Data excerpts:
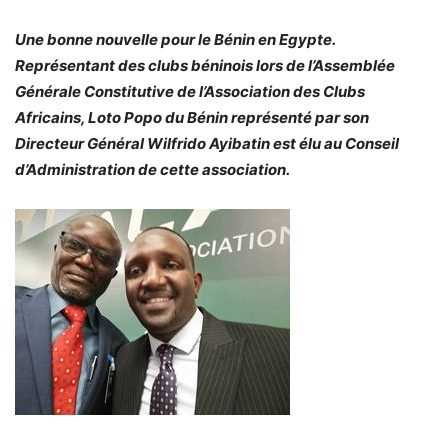
Une bonne nouvelle pour le Bénin en Egypte.
Représentant des clubs béninois lors de l’Assemblée
Générale Constitutive de l’Association des Clubs
Africains, Loto Popo du Bénin représenté par son
Directeur Général Wilfrido Ayibatin est élu au Conseil
d’Administration de cette association.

** Action item **
Reproduce the lines above word for word, without the picture.

** Solved problem **
Une bonne nouvelle pour le Bénin en Egypte.
Représentant des clubs béninois lors de l’Assemblée
Générale Constitutive de l’Association des Clubs
Africains, Loto Popo du Bénin représenté par son
Directeur Général Wilfrido Ayibatin est élu au Conseil
d’Administration de cette association.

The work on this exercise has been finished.